_DIRECTIONS FOR THIS TASK_. Copy out every line of the material below, matching each character and line break.

╔══

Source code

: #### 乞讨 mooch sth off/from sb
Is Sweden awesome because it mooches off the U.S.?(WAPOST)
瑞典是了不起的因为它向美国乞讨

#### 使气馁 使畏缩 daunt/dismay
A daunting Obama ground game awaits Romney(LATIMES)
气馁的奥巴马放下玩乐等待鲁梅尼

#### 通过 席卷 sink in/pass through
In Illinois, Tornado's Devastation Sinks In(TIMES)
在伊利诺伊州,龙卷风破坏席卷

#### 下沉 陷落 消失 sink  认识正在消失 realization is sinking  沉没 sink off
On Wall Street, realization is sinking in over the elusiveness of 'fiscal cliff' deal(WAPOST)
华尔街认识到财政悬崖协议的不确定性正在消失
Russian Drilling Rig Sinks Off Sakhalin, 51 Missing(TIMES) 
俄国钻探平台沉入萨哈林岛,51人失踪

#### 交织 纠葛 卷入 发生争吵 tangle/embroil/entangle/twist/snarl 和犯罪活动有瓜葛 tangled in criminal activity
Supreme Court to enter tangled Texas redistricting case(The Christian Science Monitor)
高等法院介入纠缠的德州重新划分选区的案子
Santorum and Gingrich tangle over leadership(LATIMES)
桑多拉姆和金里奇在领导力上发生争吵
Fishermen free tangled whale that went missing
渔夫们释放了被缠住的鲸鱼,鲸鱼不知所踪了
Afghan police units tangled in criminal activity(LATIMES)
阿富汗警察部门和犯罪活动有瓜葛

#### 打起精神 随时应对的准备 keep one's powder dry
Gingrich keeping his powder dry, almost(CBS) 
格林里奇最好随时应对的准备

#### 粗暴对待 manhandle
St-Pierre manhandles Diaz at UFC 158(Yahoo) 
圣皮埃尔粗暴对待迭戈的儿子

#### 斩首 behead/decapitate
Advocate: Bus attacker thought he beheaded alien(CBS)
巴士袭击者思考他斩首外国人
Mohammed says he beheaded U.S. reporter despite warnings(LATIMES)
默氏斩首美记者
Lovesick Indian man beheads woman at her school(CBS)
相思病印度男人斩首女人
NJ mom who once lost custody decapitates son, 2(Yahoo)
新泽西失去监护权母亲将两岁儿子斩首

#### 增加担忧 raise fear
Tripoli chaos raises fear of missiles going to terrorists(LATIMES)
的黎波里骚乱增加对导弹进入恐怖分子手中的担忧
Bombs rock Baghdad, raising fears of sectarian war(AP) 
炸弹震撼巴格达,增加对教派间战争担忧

╚══

_WRITTEN RESPONSE_.
Source code

: #### 乞讨 mooch sth off/from sb
Is Sweden awesome because it mooches off the U.S.?(WAPOST)
瑞典是了不起的因为它向美国乞讨

#### 使气馁 使畏缩 daunt/dismay
A daunting Obama ground game awaits Romney(LATIMES)
气馁的奥巴马放下玩乐等待鲁梅尼

#### 通过 席卷 sink in/pass through
In Illinois, Tornado's Devastation Sinks In(TIMES)
在伊利诺伊州,龙卷风破坏席卷

#### 下沉 陷落 消失 sink  认识正在消失 realization is sinking  沉没 sink off
On Wall Street, realization is sinking in over the elusiveness of 'fiscal cliff' deal(WAPOST)
华尔街认识到财政悬崖协议的不确定性正在消失
Russian Drilling Rig Sinks Off Sakhalin, 51 Missing(TIMES) 
俄国钻探平台沉入萨哈林岛,51人失踪

#### 交织 纠葛 卷入 发生争吵 tangle/embroil/entangle/twist/snarl 和犯罪活动有瓜葛 tangled in criminal activity
Supreme Court to enter tangled Texas redistricting case(The Christian Science Monitor)
高等法院介入纠缠的德州重新划分选区的案子
Santorum and Gingrich tangle over leadership(LATIMES)
桑多拉姆和金里奇在领导力上发生争吵
Fishermen free tangled whale that went missing
渔夫们释放了被缠住的鲸鱼,鲸鱼不知所踪了
Afghan police units tangled in criminal activity(LATIMES)
阿富汗警察部门和犯罪活动有瓜葛

#### 打起精神 随时应对的准备 keep one's powder dry
Gingrich keeping his powder dry, almost(CBS) 
格林里奇最好随时应对的准备

#### 粗暴对待 manhandle
St-Pierre manhandles Diaz at UFC 158(Yahoo) 
圣皮埃尔粗暴对待迭戈的儿子

#### 斩首 behead/decapitate
Advocate: Bus attacker thought he beheaded alien(CBS)
巴士袭击者思考他斩首外国人
Mohammed says he beheaded U.S. reporter despite warnings(LATIMES)
默氏斩首美记者
Lovesick Indian man beheads woman at her school(CBS)
相思病印度男人斩首女人
NJ mom who once lost custody decapitates son, 2(Yahoo)
新泽西失去监护权母亲将两岁儿子斩首

#### 增加担忧 raise fear
Tripoli chaos raises fear of missiles going to terrorists(LATIMES)
的黎波里骚乱增加对导弹进入恐怖分子手中的担忧
Bombs rock Baghdad, raising fears of sectarian war(AP) 
炸弹震撼巴格达,增加对教派间战争担忧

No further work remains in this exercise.